▸ **Provided entries**

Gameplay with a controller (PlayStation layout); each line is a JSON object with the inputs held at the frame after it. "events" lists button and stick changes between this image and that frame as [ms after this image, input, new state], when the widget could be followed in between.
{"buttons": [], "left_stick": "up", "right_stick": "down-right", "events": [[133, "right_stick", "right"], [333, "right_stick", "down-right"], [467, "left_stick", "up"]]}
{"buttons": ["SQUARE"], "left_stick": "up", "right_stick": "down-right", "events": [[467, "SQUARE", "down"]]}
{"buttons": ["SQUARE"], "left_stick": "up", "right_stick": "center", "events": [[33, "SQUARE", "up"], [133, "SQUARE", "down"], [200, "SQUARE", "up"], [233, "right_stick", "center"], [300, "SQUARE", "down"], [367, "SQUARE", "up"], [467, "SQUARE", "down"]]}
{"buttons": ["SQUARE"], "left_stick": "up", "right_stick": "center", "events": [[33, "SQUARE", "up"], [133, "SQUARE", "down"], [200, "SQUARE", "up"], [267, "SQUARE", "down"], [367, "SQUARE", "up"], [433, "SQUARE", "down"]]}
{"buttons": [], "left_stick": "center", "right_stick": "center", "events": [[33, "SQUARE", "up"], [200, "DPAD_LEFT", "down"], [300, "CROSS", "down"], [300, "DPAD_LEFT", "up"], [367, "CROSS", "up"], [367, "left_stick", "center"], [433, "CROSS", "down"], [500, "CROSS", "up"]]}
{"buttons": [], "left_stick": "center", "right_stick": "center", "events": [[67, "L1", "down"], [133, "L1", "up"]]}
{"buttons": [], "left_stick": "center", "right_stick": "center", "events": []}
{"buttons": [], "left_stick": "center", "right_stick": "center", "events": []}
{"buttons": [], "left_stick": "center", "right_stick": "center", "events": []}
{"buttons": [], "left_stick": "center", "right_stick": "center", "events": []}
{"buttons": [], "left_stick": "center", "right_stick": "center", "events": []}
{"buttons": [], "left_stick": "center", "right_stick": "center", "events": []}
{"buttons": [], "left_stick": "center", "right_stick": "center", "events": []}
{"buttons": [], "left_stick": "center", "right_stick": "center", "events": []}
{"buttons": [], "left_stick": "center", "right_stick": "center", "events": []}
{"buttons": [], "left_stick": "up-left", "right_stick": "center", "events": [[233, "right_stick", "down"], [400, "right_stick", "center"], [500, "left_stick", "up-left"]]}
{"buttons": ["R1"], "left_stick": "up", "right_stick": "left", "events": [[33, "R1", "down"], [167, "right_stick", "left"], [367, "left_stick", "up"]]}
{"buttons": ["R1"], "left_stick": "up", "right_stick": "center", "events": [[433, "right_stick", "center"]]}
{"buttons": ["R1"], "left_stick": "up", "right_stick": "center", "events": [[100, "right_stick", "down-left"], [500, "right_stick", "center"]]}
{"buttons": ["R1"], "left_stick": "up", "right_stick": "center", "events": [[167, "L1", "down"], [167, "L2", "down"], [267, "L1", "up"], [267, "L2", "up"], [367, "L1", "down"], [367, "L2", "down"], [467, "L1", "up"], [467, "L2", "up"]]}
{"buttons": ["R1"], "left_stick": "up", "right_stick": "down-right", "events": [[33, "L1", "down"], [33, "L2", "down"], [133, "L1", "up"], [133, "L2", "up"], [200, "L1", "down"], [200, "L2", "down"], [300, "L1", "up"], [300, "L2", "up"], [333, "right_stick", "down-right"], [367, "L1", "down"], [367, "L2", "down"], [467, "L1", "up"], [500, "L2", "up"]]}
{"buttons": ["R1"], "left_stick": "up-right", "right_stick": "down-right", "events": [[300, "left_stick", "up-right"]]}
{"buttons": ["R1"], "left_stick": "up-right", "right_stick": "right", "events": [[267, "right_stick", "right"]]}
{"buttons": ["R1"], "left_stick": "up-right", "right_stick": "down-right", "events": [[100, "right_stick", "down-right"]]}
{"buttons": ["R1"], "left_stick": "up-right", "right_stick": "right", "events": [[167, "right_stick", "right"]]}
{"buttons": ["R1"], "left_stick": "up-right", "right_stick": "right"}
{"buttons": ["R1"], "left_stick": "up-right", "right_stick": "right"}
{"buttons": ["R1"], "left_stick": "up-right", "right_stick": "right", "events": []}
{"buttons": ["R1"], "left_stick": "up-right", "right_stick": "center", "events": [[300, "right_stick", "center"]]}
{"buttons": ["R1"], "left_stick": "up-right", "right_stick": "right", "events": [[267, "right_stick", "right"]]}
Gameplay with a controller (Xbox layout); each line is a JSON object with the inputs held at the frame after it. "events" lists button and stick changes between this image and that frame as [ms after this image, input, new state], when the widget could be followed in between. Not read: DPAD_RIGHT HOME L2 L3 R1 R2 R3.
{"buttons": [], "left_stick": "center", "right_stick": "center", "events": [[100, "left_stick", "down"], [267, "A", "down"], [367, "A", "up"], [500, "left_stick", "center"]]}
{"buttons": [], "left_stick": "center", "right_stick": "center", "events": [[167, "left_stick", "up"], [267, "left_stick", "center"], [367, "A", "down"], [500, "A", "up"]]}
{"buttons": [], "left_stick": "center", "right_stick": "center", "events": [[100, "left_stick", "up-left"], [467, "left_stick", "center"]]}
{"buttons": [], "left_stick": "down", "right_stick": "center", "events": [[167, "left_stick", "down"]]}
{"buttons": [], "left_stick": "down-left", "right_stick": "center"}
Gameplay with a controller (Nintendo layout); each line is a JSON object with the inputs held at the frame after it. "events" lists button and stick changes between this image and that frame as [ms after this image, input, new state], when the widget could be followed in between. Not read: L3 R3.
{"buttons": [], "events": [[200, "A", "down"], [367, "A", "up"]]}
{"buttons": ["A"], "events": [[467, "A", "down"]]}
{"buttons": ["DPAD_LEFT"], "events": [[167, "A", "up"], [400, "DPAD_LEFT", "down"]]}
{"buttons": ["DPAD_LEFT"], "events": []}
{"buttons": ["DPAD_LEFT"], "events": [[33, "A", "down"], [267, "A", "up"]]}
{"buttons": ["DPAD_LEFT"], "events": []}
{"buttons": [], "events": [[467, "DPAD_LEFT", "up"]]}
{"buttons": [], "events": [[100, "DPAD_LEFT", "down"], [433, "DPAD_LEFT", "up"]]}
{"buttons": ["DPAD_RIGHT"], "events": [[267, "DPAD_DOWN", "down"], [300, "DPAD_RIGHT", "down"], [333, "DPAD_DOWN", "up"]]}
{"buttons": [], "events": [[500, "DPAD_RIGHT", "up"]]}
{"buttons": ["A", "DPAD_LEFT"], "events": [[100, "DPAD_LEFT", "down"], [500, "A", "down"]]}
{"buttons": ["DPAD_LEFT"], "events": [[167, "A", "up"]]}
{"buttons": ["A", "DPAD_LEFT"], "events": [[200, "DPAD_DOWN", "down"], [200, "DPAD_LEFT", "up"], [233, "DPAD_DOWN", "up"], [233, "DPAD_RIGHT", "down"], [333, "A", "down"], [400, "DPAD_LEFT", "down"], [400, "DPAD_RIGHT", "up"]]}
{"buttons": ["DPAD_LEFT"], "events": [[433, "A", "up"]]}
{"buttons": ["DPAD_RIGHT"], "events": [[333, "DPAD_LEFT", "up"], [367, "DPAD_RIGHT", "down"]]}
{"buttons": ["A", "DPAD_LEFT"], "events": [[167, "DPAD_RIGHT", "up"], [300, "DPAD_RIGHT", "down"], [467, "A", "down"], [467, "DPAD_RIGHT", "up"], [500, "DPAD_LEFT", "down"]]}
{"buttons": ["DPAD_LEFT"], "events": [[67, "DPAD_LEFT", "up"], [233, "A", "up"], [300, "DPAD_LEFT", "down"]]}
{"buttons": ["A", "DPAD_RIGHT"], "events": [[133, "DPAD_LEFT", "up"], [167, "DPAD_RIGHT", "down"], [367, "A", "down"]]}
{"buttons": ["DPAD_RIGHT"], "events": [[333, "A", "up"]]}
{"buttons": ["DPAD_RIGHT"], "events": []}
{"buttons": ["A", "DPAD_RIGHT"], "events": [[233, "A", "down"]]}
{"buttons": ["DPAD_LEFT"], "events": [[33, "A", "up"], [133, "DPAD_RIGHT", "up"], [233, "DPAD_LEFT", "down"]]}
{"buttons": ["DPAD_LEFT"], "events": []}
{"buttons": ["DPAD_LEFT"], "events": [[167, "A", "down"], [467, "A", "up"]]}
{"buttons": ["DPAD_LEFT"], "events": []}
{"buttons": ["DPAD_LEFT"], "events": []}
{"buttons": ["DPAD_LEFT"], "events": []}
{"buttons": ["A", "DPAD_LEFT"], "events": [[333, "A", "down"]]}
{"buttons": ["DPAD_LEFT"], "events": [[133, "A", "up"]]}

▸ **Exercise objective**
When a line among the entries above contains "inputs", copy it.

▸ **Task output**
Gameplay with a controller (PlayStation layout); each line is a JSON object with the inputs held at the frame after it. "events" lists button and stick changes between this image and that frame as [ms after this image, input, new state], when the widget could be followed in between.
Gameplay with a controller (Xbox layout); each line is a JSON object with the inputs held at the frame after it. "events" lists button and stick changes between this image and that frame as [ms after this image, input, new state], when the widget could be followed in between. Not read: DPAD_RIGHT HOME L2 L3 R1 R2 R3.
Gameplay with a controller (Nintendo layout); each line is a JSON object with the inputs held at the frame after it. "events" lists button and stick changes between this image and that frame as [ms after this image, input, new state], when the widget could be followed in between. Not read: L3 R3.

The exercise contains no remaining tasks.